Sur la violation du principe du contradictoire
Au terme de l'article 47 du nouveau code de procédure civile, lorsqu'un auxiliaire de justice est parti à un litige qui relève de la compétence d'une juridiction dans le ressort de laquelle celui-ci exerce ses fonctions, les parties peuvent saisir une juridiction située dans un ressort limitrophe.
En l'espèce, Me X... et la Selarl X... sont inscrits au tableau de l'ordre des avocats du barreau de Saint-Denis pour l'année judiciaire 2008.
Or il est de jurisprudence constante que l'application de l'article 47 est indépendant de la nature du litige et du degré de notoriété acquis par l'auxiliaire de justice dans l'exercice de ses fonctions ; que dès lors que les conditions d'application sont remplies, le juge ne peut rejeter une demande de renvoi formé en vertu de l'article 47 dont l'application et de droit sans qu'il y ait lieu de statuer sur les autres demandes ; que le renvoi à une juridiction limitrophe en matière de procédure collective s'applique lorsqu'un auxiliaire de justice est parti à un litige dans une action en comblement de passif.
Il est également constant que la demande n'étant pas une exception de compétence peut être présentée à tous les stades de la procédure et même pour la première fois en cause d'appel même si les conditions en étaient déjà réunies en première instance.
La juridiction du premier président n'étant pas juge de la recevabilité de l'appel, cette exception ne peut être retenue pour l'application de l'article 545 du code de procédure civile.
Il est donc manifeste qu'en rejetant la demande de renvoi vers une juridiction limitrophe fondée sur l'article 47 du code de procédure civile, le tribunal a privé M. Raymond X... et la Selarl Raymond X... du droit à ce que les débats contradictoires aient lieu devant une juridiction équitable et impartiale.
La violation du principe du contradictoire est donc en l'espèce établi.

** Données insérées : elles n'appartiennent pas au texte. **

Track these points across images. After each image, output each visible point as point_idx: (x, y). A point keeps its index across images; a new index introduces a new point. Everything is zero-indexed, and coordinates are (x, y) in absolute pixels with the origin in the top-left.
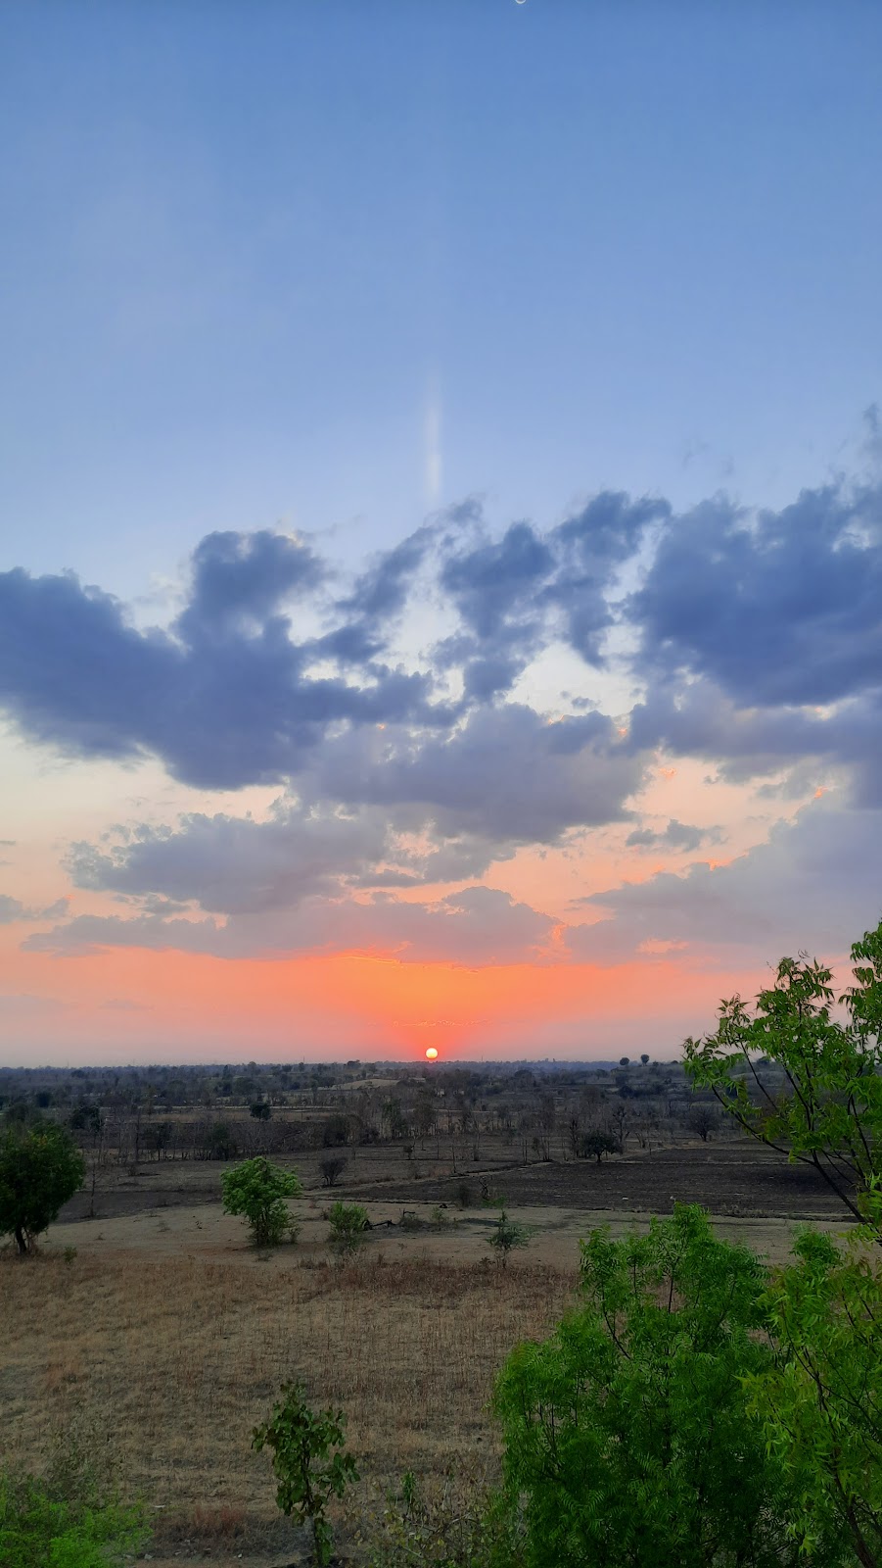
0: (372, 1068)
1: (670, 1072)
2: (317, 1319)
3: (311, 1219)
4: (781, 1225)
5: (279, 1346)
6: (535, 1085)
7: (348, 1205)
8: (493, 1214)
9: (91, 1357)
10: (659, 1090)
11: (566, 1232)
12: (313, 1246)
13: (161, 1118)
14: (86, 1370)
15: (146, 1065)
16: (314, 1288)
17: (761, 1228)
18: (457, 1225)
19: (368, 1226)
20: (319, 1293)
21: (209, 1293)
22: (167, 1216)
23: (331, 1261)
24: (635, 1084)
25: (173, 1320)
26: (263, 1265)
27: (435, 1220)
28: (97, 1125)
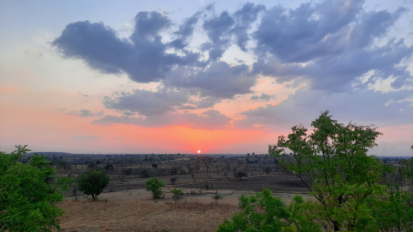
0: (184, 155)
1: (260, 157)
2: (170, 216)
3: (168, 192)
4: (286, 195)
5: (160, 223)
6: (225, 160)
7: (177, 189)
8: (214, 191)
9: (113, 225)
10: (257, 162)
11: (232, 196)
12: (169, 199)
13: (129, 167)
14: (111, 228)
15: (125, 154)
16: (169, 209)
17: (282, 195)
18: (205, 194)
19: (183, 194)
20: (170, 210)
21: (142, 210)
22: (131, 191)
23: (173, 202)
24: (251, 160)
25: (133, 216)
26: (156, 203)
27: (199, 193)
28: (112, 169)
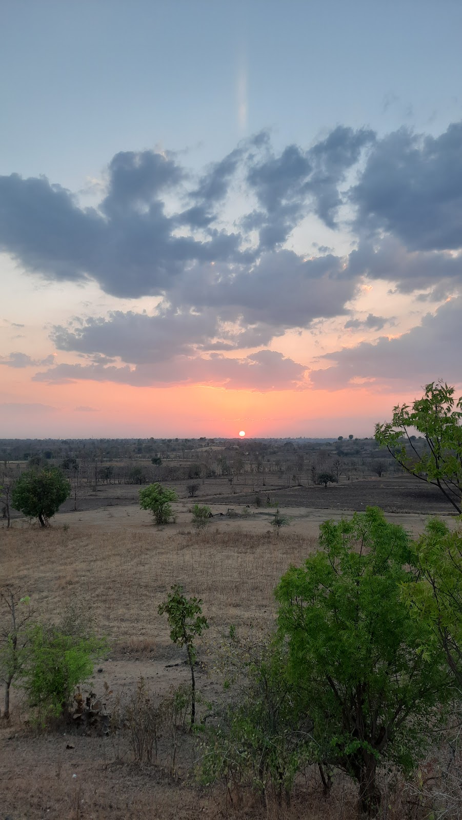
0: (212, 441)
1: (364, 444)
2: (187, 558)
3: (183, 512)
4: (417, 517)
5: (169, 570)
6: (294, 449)
7: (201, 506)
8: (273, 511)
9: (79, 574)
10: (357, 452)
11: (309, 519)
12: (185, 525)
13: (107, 464)
14: (77, 579)
15: (99, 438)
16: (185, 544)
17: (406, 518)
18: (255, 516)
19: (211, 515)
20: (188, 546)
21: (134, 545)
22: (112, 510)
23: (193, 531)
24: (345, 449)
25: (118, 558)
26: (160, 533)
27: (244, 513)
28: (76, 468)
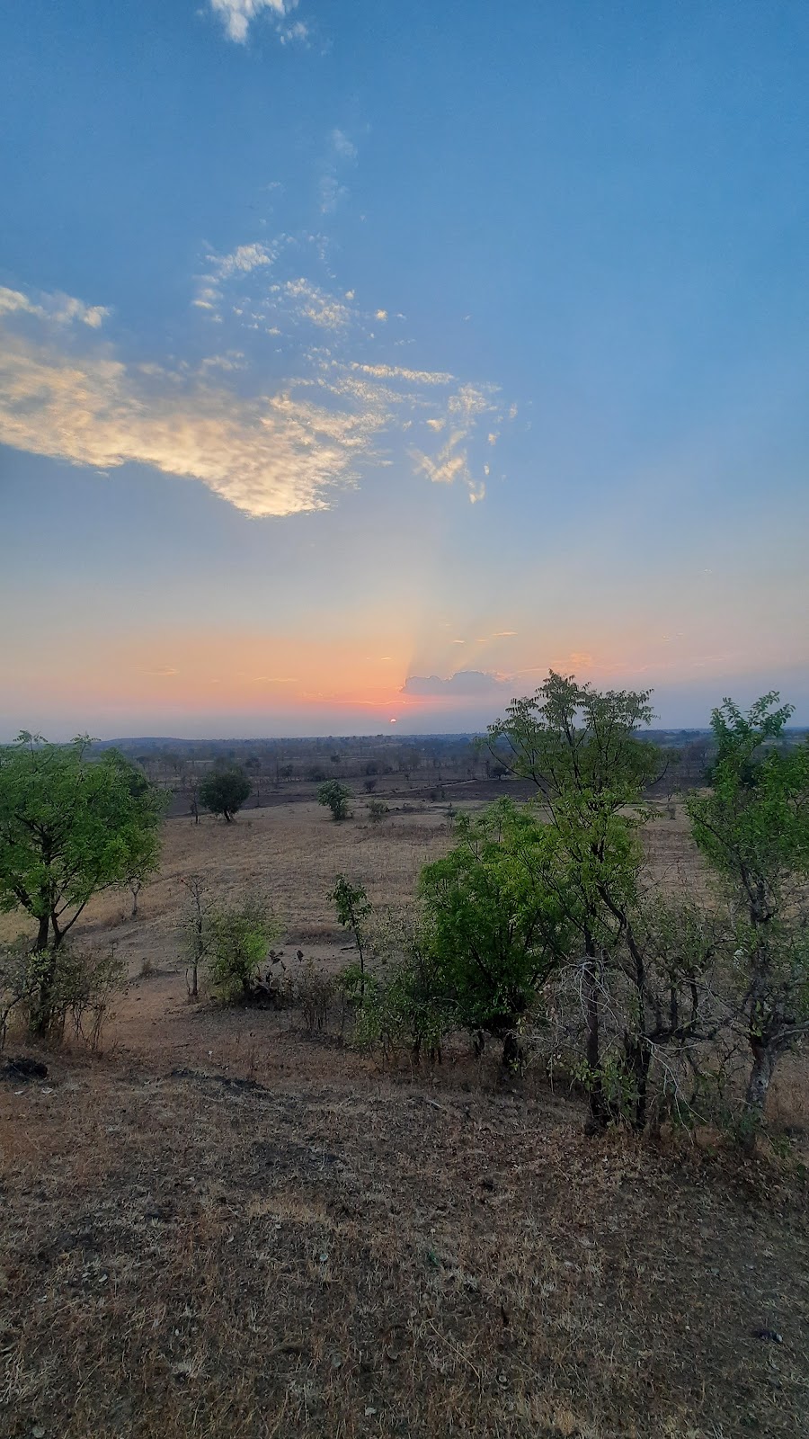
2: (364, 850)
3: (360, 807)
5: (346, 861)
7: (377, 801)
8: (447, 804)
9: (262, 865)
12: (361, 819)
13: (288, 763)
14: (259, 871)
15: (280, 737)
16: (361, 837)
18: (429, 810)
19: (388, 810)
20: (364, 839)
21: (313, 839)
22: (293, 806)
23: (370, 826)
25: (298, 851)
26: (338, 827)
27: (419, 807)
28: (258, 766)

Sur les conséquences manifestement excessives
La privation du droit à un procès impartial et équitable résultant du rejet de l'application de l'article 47 du nouveau code de procédure civile constitue en soit un préjudice manifestement excessif puisqu'il induit qu'une décision défavorable puisse être rendue à l'encontre du demandeur à l'exception par une juridiction ne remplissant pas les conditions d'équité et d'impartialité requises.
Or en l'espèce, la décision rendue par une telle juridiction engendrera des conséquences manifestement excessives puisqu'elle est susceptible de prononcer la liquidation judiciaire de l'intéressé hors des garanties procédurales acquises.
La deuxième condition d'application de l'article 524 est en conséquence également remplie.
Il y a lieu en conséquence de faire droit à la demande d'arrêt de l'exécution provisoire du jugement du 29 septembre 2008 rendu par le tribunal de grande instance de Saint-Denis de la Réunion.
Par ces motifs Statuant publiquement, contradictoirement, en matière de référé et en dernier ressort
Vu l'article 524 dernier alinéa du code de procédure civile.
Arrêtons l'exécution provisoire de droit attachée au jugement du 29 septembre 2008 rendu par le tribunal de grande instance de la Réunion dans l'affaire opposant M. Raymond X... et la Selarl Raymond X... à la Banque de la Réunion.
Condamnons la Banque de la Réunion aux dépens.
La présente ordonnance a été signée par M. François CREZE, Président de chambre et Mme Anne Marie CLAIN, greffier, auquel la minute de la décision a été remise par le magistrat signataire.